Action item: Every line below must be reproduced exactly; no pictures are to be included.

Lens and sensor metadata:
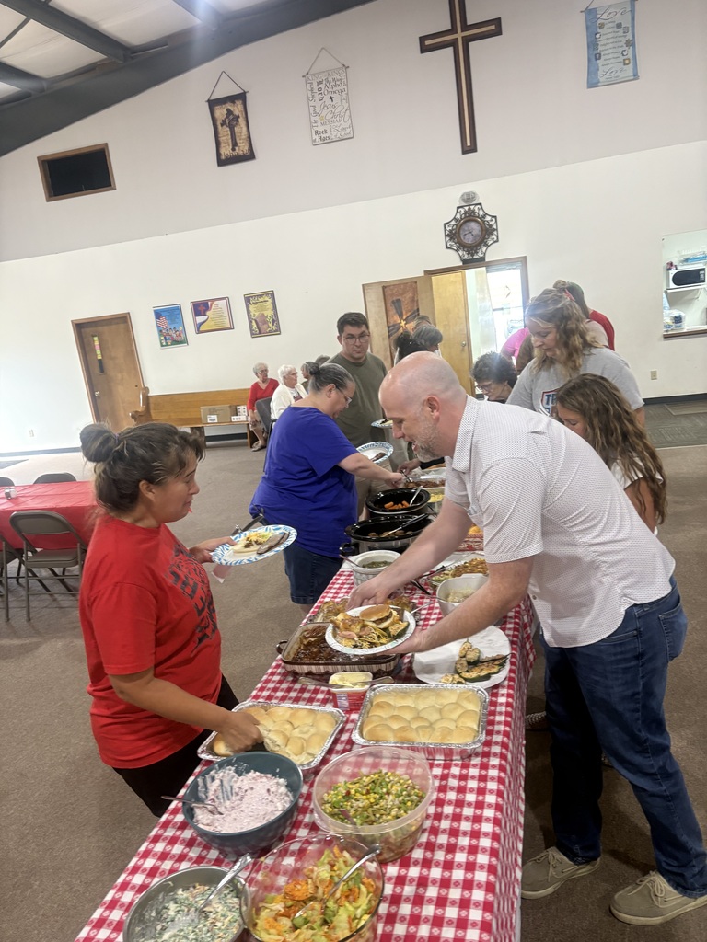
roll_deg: +4.7
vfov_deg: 67.3
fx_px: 708
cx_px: 354
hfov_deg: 53.1
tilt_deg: -7.4
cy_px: 471
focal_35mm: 26
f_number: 1.6
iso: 200
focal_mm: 5.96
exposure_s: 1/60
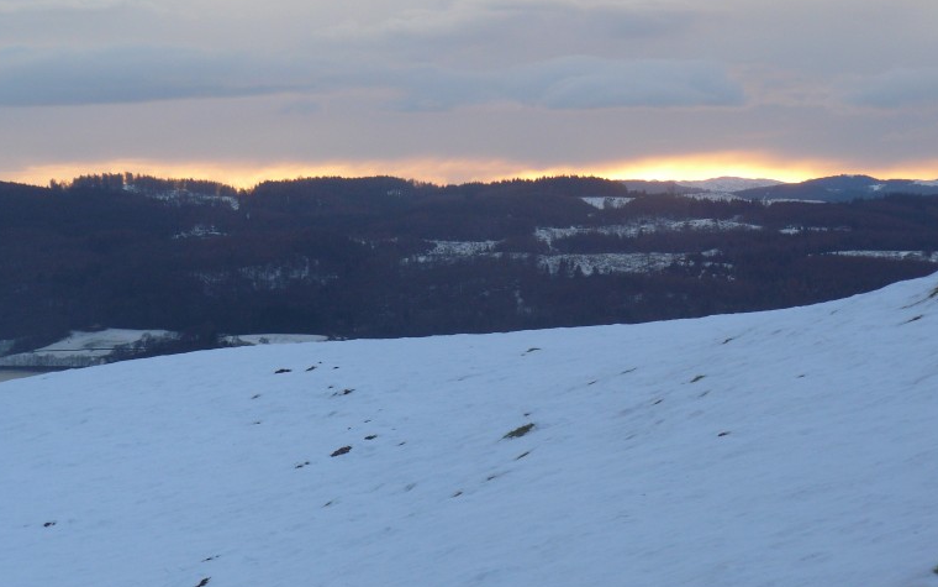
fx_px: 3068
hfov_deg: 17.4
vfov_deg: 10.9
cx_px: 468
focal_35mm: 120
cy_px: 246
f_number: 4
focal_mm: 18.6
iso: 100
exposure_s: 1/100
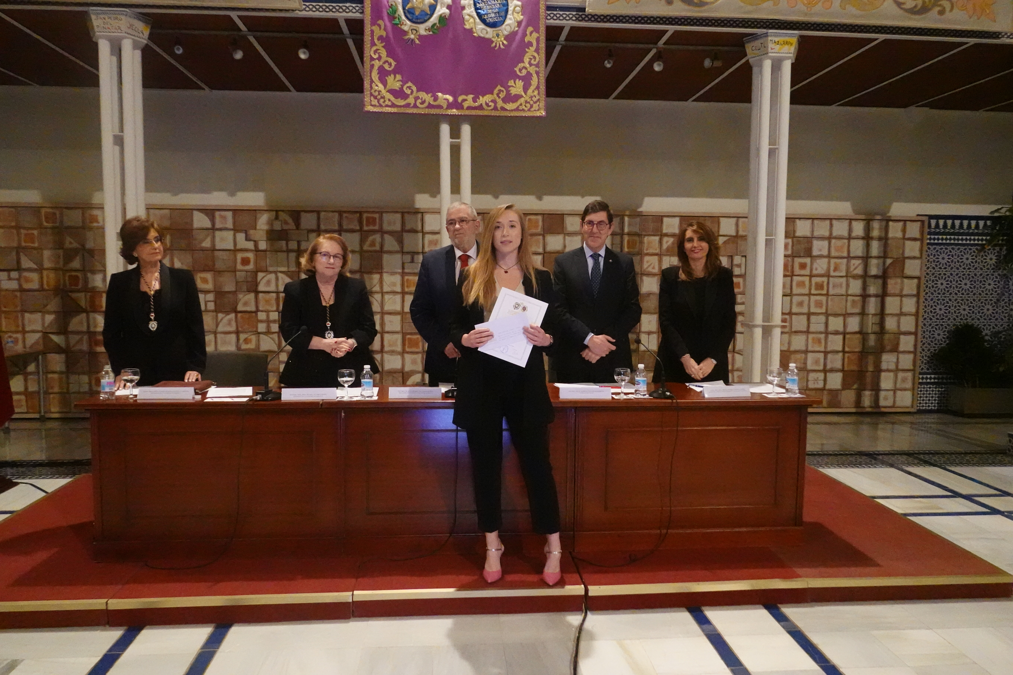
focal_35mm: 27
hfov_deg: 67.4
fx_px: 760
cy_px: 338
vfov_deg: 47.9
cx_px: 506
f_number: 3.2
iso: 6400
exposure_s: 1/400
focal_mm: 9.96
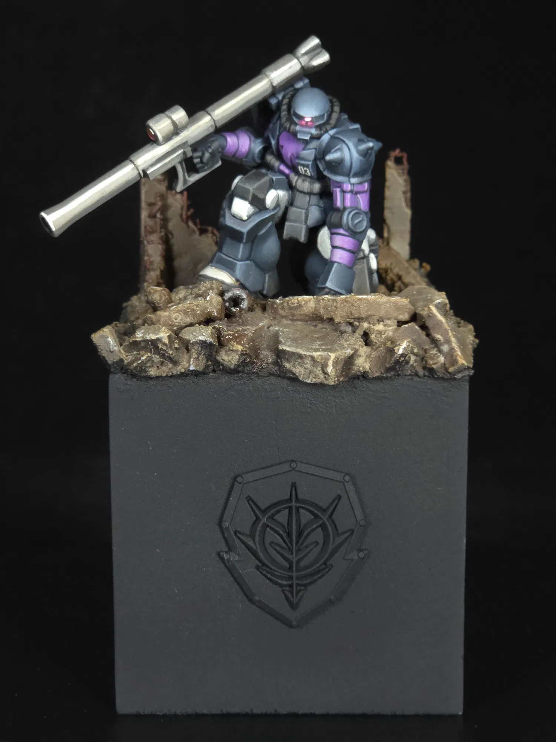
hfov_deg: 21.3
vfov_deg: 28.2
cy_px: 371
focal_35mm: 69
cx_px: 278
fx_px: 1478
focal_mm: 7
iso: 50
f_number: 2.4
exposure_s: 1/6
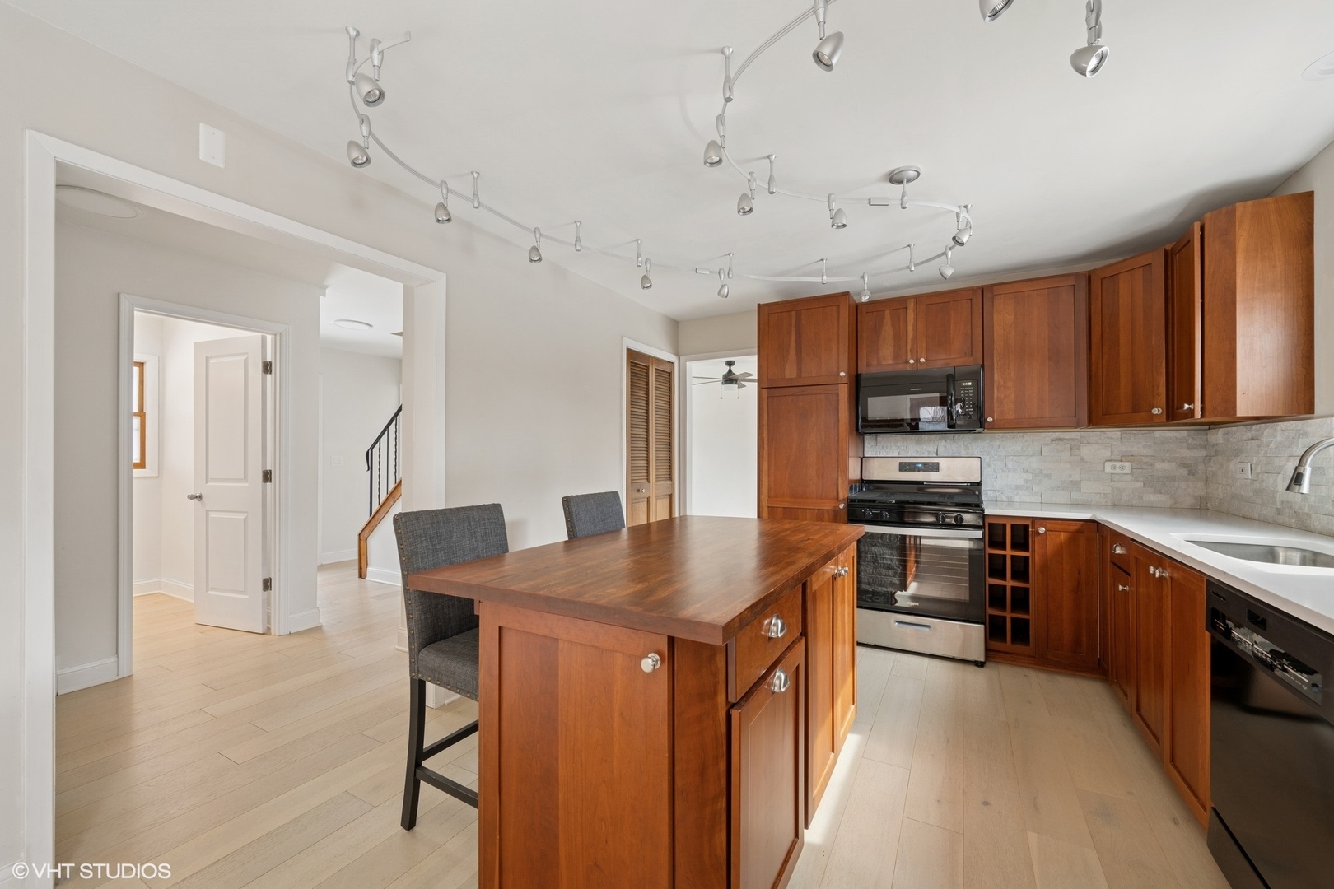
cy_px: 444
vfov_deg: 81.2
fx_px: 519
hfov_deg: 104.3
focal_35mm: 14
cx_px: 667
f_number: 9
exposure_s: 1/13
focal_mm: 14
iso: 200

Reply:
roll_deg: +4.7
vfov_deg: 67.3
fx_px: 708
cx_px: 354
hfov_deg: 53.1
tilt_deg: -7.4
cy_px: 471
focal_35mm: 26
f_number: 1.6
iso: 200
focal_mm: 5.96
exposure_s: 1/60
fx_px: 3068
hfov_deg: 17.4
vfov_deg: 10.9
cx_px: 468
focal_35mm: 120
cy_px: 246
f_number: 4
focal_mm: 18.6
iso: 100
exposure_s: 1/100
focal_35mm: 27
hfov_deg: 67.4
fx_px: 760
cy_px: 338
vfov_deg: 47.9
cx_px: 506
f_number: 3.2
iso: 6400
exposure_s: 1/400
focal_mm: 9.96
hfov_deg: 21.3
vfov_deg: 28.2
cy_px: 371
focal_35mm: 69
cx_px: 278
fx_px: 1478
focal_mm: 7
iso: 50
f_number: 2.4
exposure_s: 1/6
cy_px: 444
vfov_deg: 81.2
fx_px: 519
hfov_deg: 104.3
focal_35mm: 14
cx_px: 667
f_number: 9
exposure_s: 1/13
focal_mm: 14
iso: 200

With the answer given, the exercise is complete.